WORK TO COMPLETE - State, as a number alone, how many lines of the data contain the string "sich".

INFORMATION SUPPLIED -
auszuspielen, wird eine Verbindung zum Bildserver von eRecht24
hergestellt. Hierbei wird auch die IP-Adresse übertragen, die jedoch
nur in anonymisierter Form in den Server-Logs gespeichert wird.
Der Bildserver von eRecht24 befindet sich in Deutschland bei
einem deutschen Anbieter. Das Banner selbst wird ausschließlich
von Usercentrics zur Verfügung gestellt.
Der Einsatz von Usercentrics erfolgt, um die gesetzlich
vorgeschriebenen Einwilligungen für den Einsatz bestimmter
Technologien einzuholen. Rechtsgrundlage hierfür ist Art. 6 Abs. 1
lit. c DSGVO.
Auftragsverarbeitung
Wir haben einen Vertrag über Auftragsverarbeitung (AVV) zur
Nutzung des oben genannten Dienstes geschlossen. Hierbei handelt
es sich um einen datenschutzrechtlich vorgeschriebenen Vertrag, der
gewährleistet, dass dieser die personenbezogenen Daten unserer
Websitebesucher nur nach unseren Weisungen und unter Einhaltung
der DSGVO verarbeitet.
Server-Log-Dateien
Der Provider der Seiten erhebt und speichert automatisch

ANSWER SECTION - 2